Two important green tea phenolic compounds, (+)-catechin and (-)-epigallocatechin gallate (EGCG) were first encapsulated in soy lecithin liposomes and then incorporated into a low-fat hard cheese to determine the effect of cheese ripening and simulated digestion on the antioxidant activity and recovery of incorporated catechins. The total antioxidant activity (TAA) was measured after in vitro gastrointestinal digestion of cheese that was ripened over 90 days at 8°C to evaluate the efficacy of added antioxidants. Total phenolic content (TPC) was measured using the Folin-Ciocalteu assay, while TAA by both ferric reducing antioxidant power (FRAP) and oxygen radical absorbance capacity (ORAC) assays. The correlation coefficients among the TPC and TAA assays, and the recovery of the encapsulated phenolics for cheese fortification (measured by HPLC), were calculated.

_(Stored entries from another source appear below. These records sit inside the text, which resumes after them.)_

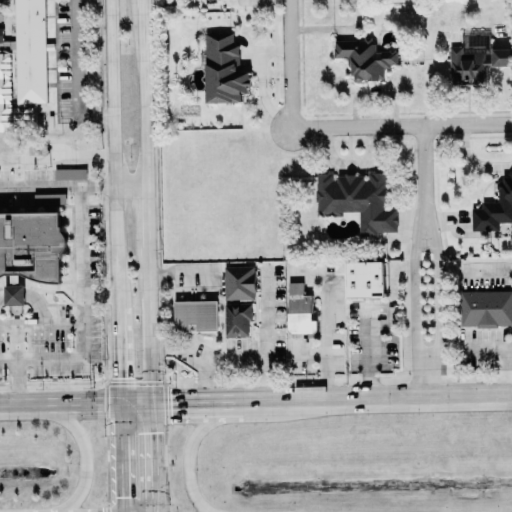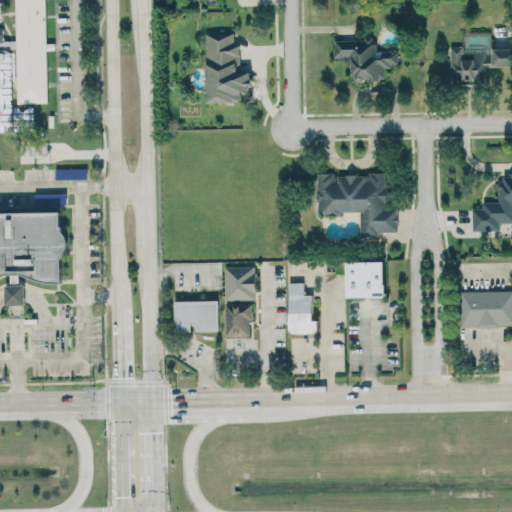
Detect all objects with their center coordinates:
road: (140, 3)
building: (2, 35)
building: (31, 51)
building: (502, 57)
building: (366, 58)
building: (469, 65)
building: (225, 68)
road: (75, 78)
road: (143, 95)
road: (468, 123)
road: (295, 125)
road: (425, 178)
road: (130, 185)
road: (98, 186)
building: (359, 200)
building: (495, 207)
road: (115, 208)
road: (81, 216)
road: (145, 216)
building: (31, 246)
building: (34, 246)
building: (366, 278)
building: (240, 282)
road: (100, 293)
road: (418, 293)
road: (435, 293)
building: (15, 294)
building: (486, 308)
building: (301, 310)
building: (197, 315)
building: (238, 319)
road: (148, 324)
road: (325, 337)
road: (268, 338)
road: (369, 352)
road: (196, 359)
road: (73, 365)
road: (428, 375)
traffic signals: (118, 376)
road: (15, 385)
road: (255, 399)
traffic signals: (171, 403)
traffic signals: (150, 432)
road: (195, 436)
road: (150, 453)
road: (84, 455)
road: (119, 464)
traffic signals: (120, 502)
road: (151, 508)
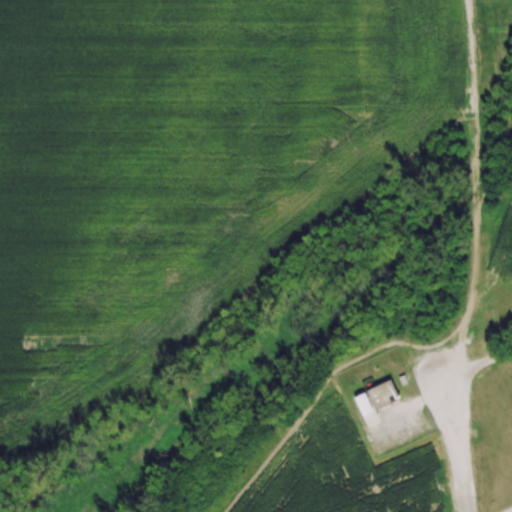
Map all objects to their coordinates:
crop: (183, 167)
road: (458, 434)
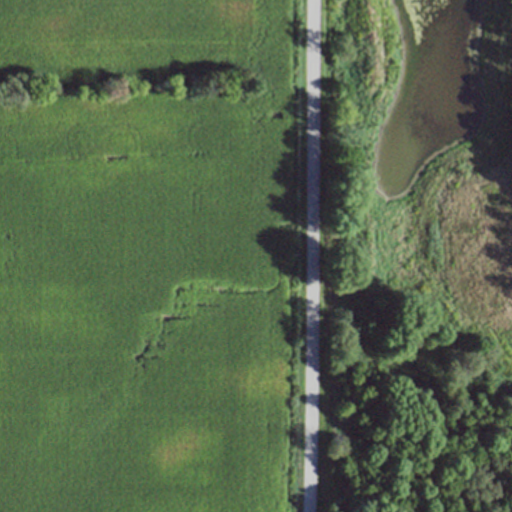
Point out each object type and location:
road: (316, 256)
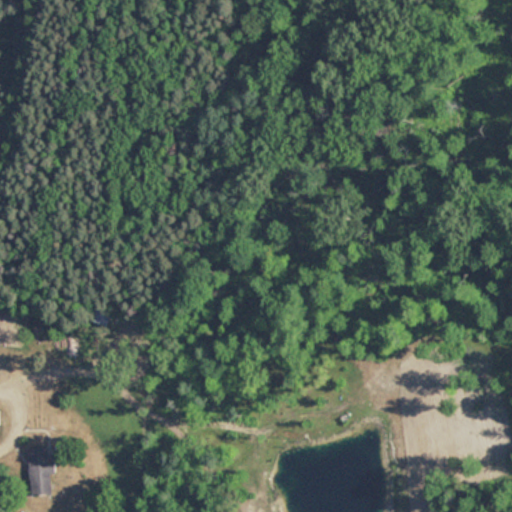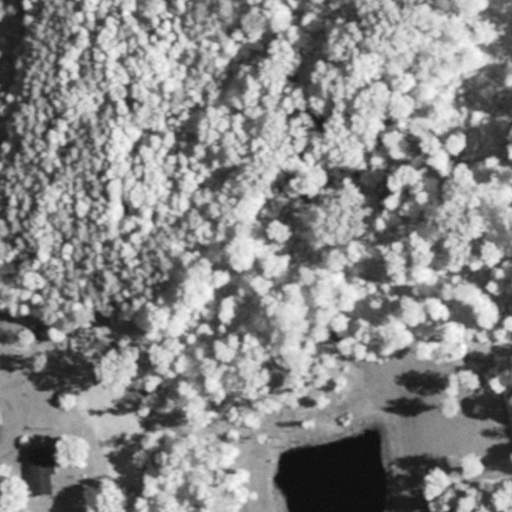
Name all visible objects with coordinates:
building: (42, 471)
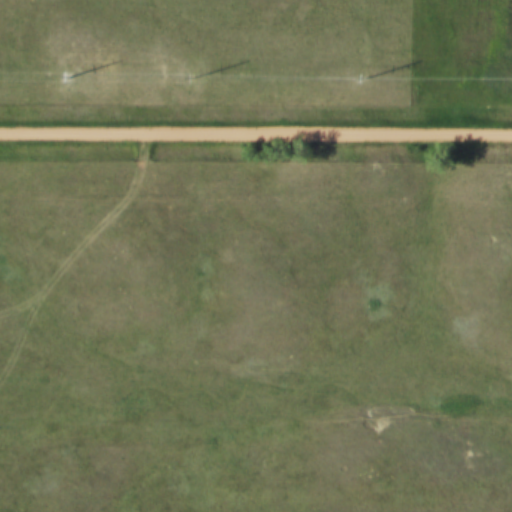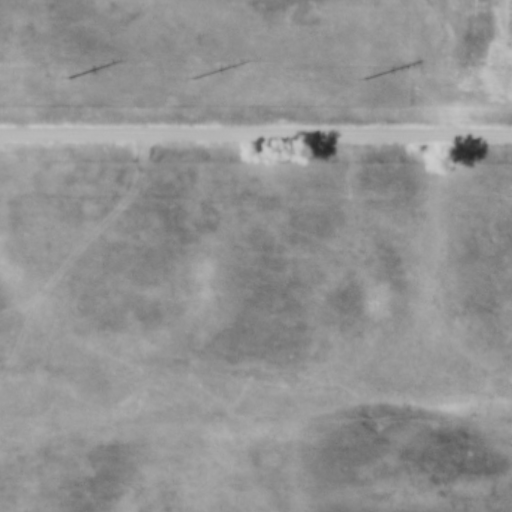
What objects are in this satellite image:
road: (256, 135)
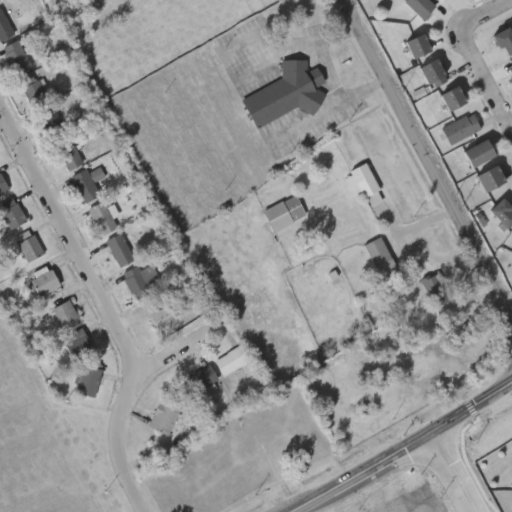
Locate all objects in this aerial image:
building: (415, 6)
building: (420, 6)
building: (83, 7)
building: (4, 26)
building: (4, 28)
building: (503, 40)
building: (412, 43)
building: (417, 46)
road: (473, 53)
building: (14, 55)
building: (15, 58)
building: (511, 64)
building: (433, 74)
building: (33, 89)
building: (32, 90)
building: (284, 92)
building: (285, 94)
building: (448, 95)
building: (452, 99)
building: (47, 118)
building: (50, 121)
building: (457, 127)
building: (460, 129)
building: (473, 150)
building: (66, 151)
building: (67, 153)
building: (478, 154)
road: (424, 161)
building: (487, 175)
building: (490, 179)
building: (361, 182)
building: (2, 184)
building: (82, 184)
building: (2, 185)
building: (364, 185)
building: (84, 186)
building: (10, 211)
building: (282, 212)
building: (11, 213)
building: (502, 213)
building: (283, 214)
building: (99, 216)
building: (103, 218)
building: (28, 246)
building: (28, 246)
building: (117, 247)
building: (511, 249)
building: (119, 250)
building: (377, 253)
building: (380, 259)
building: (41, 280)
building: (43, 280)
building: (134, 281)
building: (139, 281)
building: (435, 287)
building: (434, 290)
road: (100, 303)
building: (61, 311)
building: (64, 313)
building: (159, 314)
building: (160, 317)
building: (76, 343)
building: (78, 346)
road: (175, 349)
building: (228, 359)
building: (231, 361)
building: (200, 377)
building: (86, 379)
building: (87, 380)
building: (200, 380)
building: (162, 415)
building: (163, 417)
road: (398, 447)
road: (449, 471)
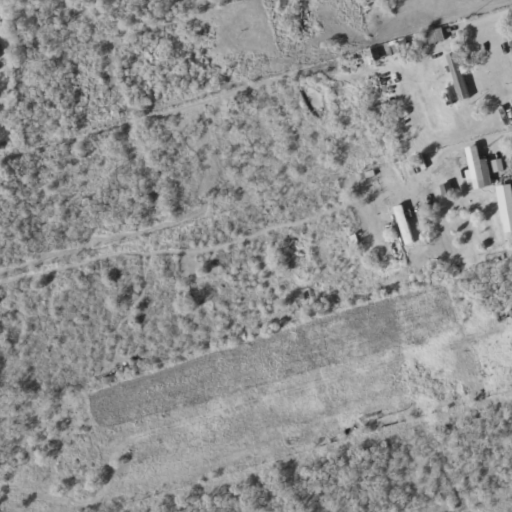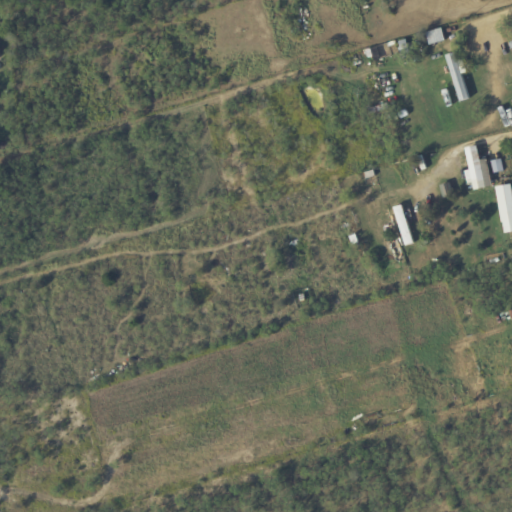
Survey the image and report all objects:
road: (497, 27)
building: (435, 36)
building: (404, 47)
building: (458, 75)
road: (499, 140)
building: (497, 166)
building: (477, 170)
building: (446, 191)
building: (505, 207)
building: (403, 225)
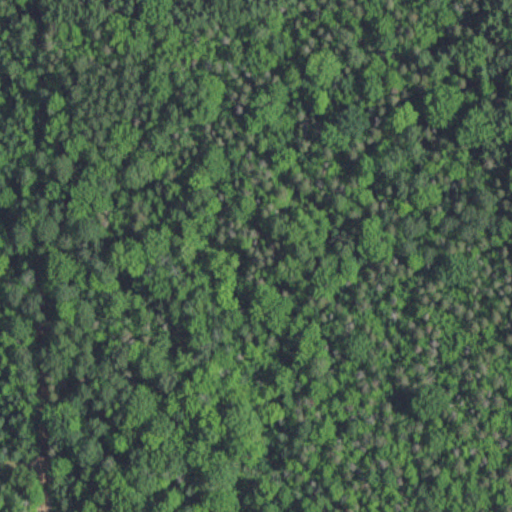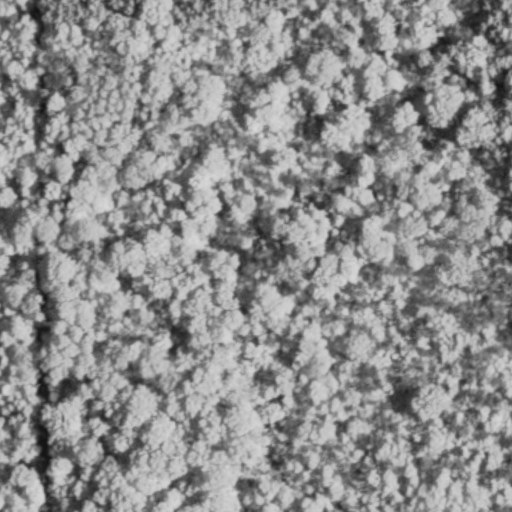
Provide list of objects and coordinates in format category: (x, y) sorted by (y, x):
road: (34, 256)
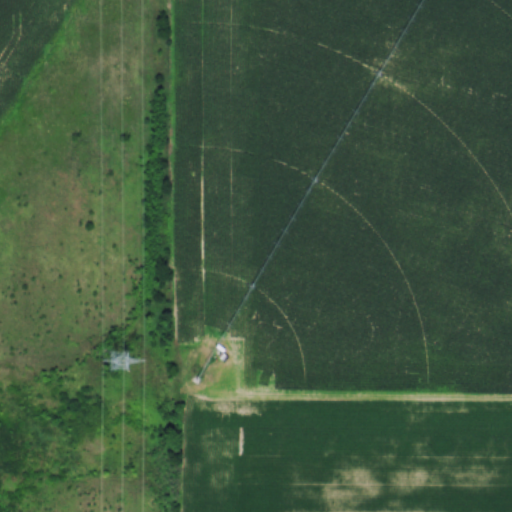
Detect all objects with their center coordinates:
power tower: (122, 361)
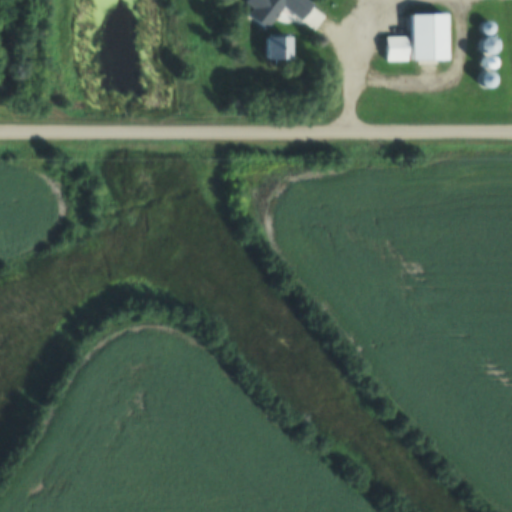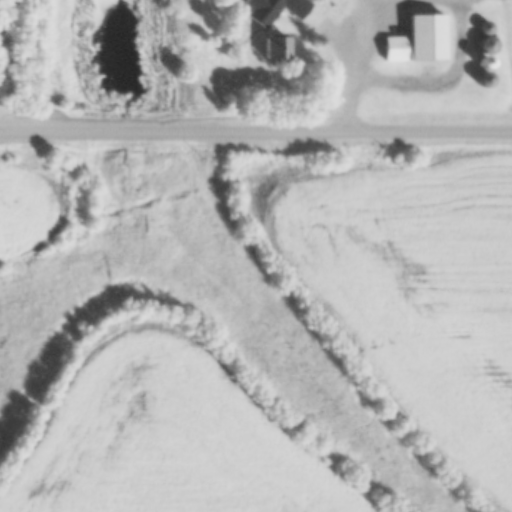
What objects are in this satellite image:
building: (424, 37)
building: (484, 42)
building: (392, 48)
building: (273, 49)
road: (356, 52)
building: (483, 80)
road: (256, 130)
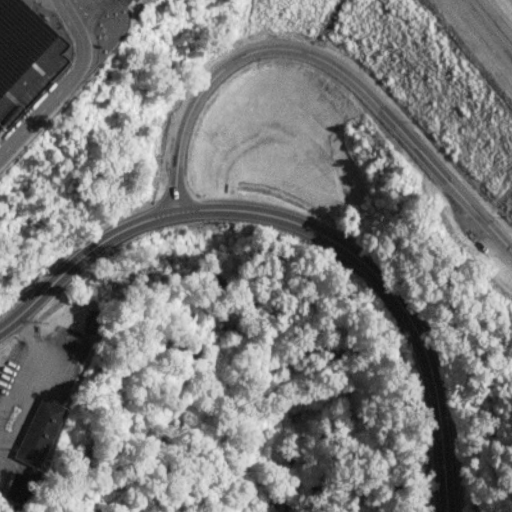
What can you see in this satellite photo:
road: (58, 1)
airport apron: (130, 1)
airport taxiway: (490, 26)
road: (114, 33)
parking lot: (27, 59)
building: (27, 59)
road: (324, 60)
road: (65, 84)
airport: (215, 161)
road: (304, 226)
building: (40, 432)
building: (40, 432)
building: (20, 490)
building: (21, 490)
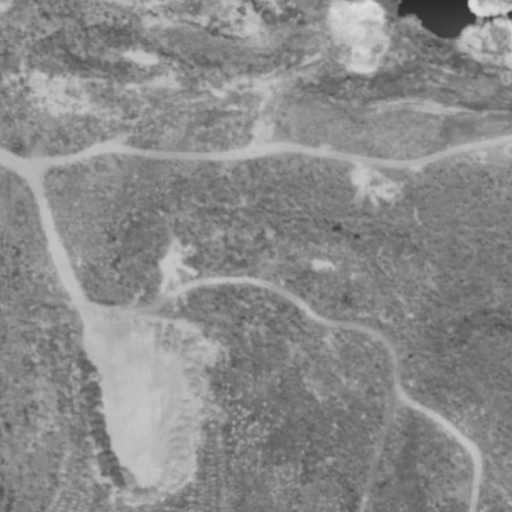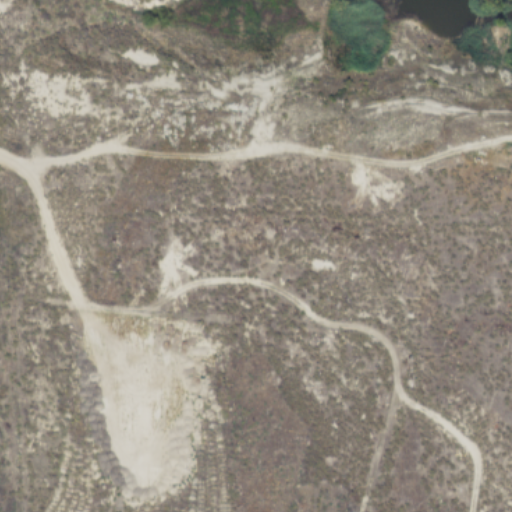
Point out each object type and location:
quarry: (272, 38)
road: (256, 151)
road: (348, 328)
road: (107, 439)
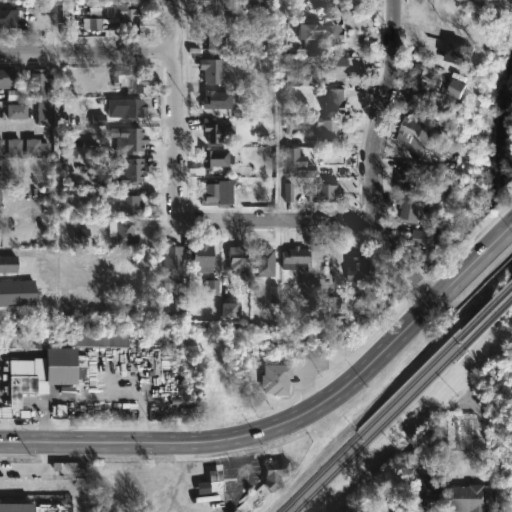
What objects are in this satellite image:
road: (494, 1)
road: (498, 1)
building: (213, 8)
building: (211, 9)
building: (126, 13)
building: (124, 14)
building: (9, 16)
building: (7, 18)
building: (91, 24)
road: (54, 27)
building: (333, 34)
building: (306, 36)
building: (322, 36)
building: (212, 38)
building: (212, 39)
building: (456, 53)
road: (87, 55)
building: (345, 66)
building: (346, 66)
building: (302, 68)
building: (209, 70)
building: (212, 71)
building: (8, 78)
building: (8, 78)
building: (305, 78)
building: (129, 80)
building: (38, 81)
building: (128, 81)
building: (37, 83)
building: (457, 88)
building: (422, 90)
building: (423, 91)
building: (12, 95)
building: (216, 99)
building: (217, 99)
building: (335, 100)
building: (335, 101)
building: (124, 108)
building: (131, 108)
road: (277, 109)
road: (176, 110)
building: (15, 111)
building: (42, 112)
building: (43, 112)
road: (25, 125)
building: (327, 129)
building: (218, 130)
building: (327, 130)
building: (215, 131)
building: (419, 135)
building: (417, 136)
building: (126, 140)
building: (127, 140)
road: (55, 145)
building: (1, 147)
building: (12, 147)
building: (35, 148)
building: (35, 148)
road: (369, 156)
building: (213, 158)
building: (211, 159)
building: (294, 163)
building: (295, 163)
building: (5, 171)
building: (128, 171)
building: (130, 172)
building: (410, 176)
building: (406, 180)
building: (325, 190)
building: (217, 191)
building: (322, 191)
building: (214, 192)
building: (287, 192)
building: (131, 203)
building: (128, 205)
building: (412, 207)
building: (409, 211)
road: (277, 219)
building: (121, 230)
building: (121, 231)
building: (79, 235)
building: (429, 241)
building: (431, 241)
road: (489, 244)
building: (262, 256)
building: (204, 257)
building: (297, 257)
building: (201, 258)
building: (239, 258)
building: (237, 259)
building: (293, 259)
building: (173, 262)
building: (7, 264)
building: (8, 264)
building: (173, 265)
building: (361, 269)
building: (361, 270)
building: (211, 287)
building: (16, 293)
building: (16, 293)
building: (332, 304)
building: (183, 307)
building: (227, 310)
railway: (486, 311)
railway: (487, 323)
building: (98, 339)
building: (38, 374)
building: (275, 375)
building: (275, 379)
building: (20, 387)
railway: (370, 424)
road: (261, 430)
railway: (377, 430)
building: (275, 472)
building: (276, 472)
building: (212, 474)
building: (210, 482)
building: (431, 484)
building: (433, 487)
building: (474, 497)
building: (473, 498)
building: (253, 499)
building: (15, 506)
building: (15, 507)
building: (404, 509)
building: (233, 510)
building: (403, 510)
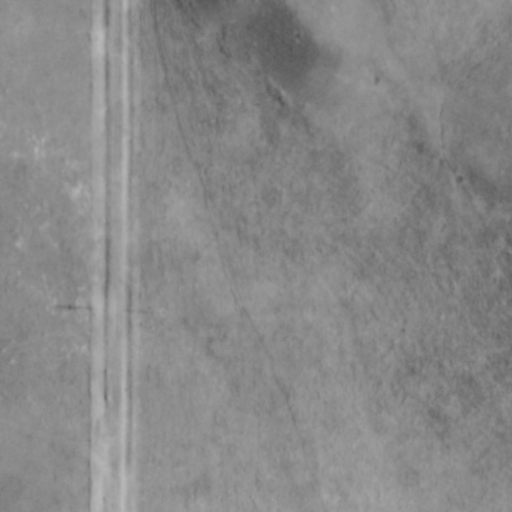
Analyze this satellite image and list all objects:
road: (121, 255)
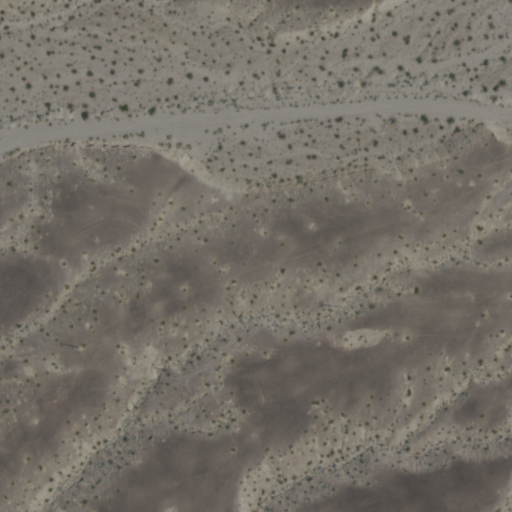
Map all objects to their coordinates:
road: (255, 115)
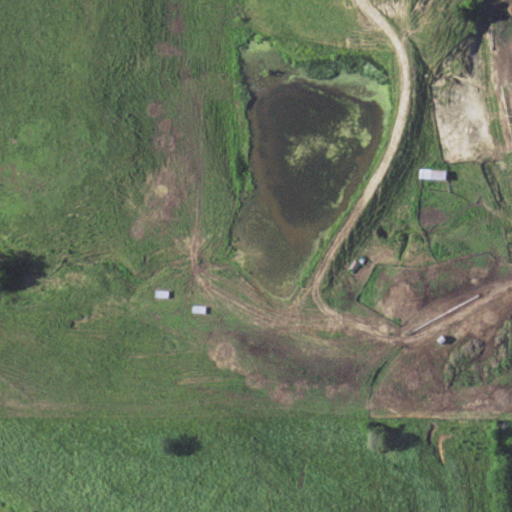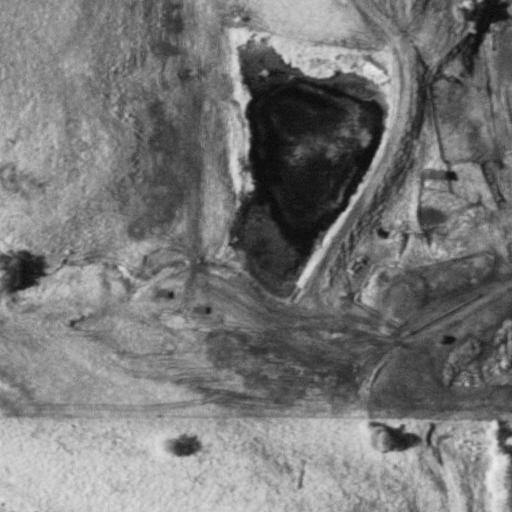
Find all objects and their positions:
building: (435, 177)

Fortification of low-fat cheese with either catechin or EGCG encapsulated in liposomes, led to a significant increase (p<0.01) in TPC, FRAP, and ORAC values measured within the digesta matrix, with no significant impact on cheese composition, pH, and yield. Catechin and EGCG were not detected in the cheese whey, indicating their complete retention in the cheese curd. The phenolic recovery from the digesta was about half of the initial concentration for catechin i.e. 51.3, 53.9, and 46.0% for the fresh (Day 0) cheese and cheese ripened for 30 and 90 days (Day 30 and 90 cheese), respectively, and more than one third for EGCG i.e. 38.8, 33.7, and 33.5% for Day 0, 30, and 90 cheese, respectively. TPC values were highly correlated with both the FRAP values (i.e. correlation coefficient was 0.97, 0.98, and 0.96 for Day 0, 30, and 90 cheese, respectively) and ORAC values (i.e. correlation coefficient was 0.98, 0.98, and, 0.97 for Day 0, 30, and 90 cheese, respectively). Moreover, the corresponding FRAP and ORAC values were also highly correlated with the coefficients being 0.98, 0.97, and 0.98 for Day 0, 30 and 90 cheese, respectively, suggesting the suitability of these assays for evaluating the TAA of fortified cheese.

Thus, the manufacture of a low-fat hard cheese fortified with encapsulated catechin and epigallocatechin gallate in liposomes is feasible with good retention of phenolics and high antioxidant activity. Further investigations on aspects such as bioavailability of fortified phenolics, dose for phenolic consumption, and sensory attributes of fortified cheese are still required before product commercialisation.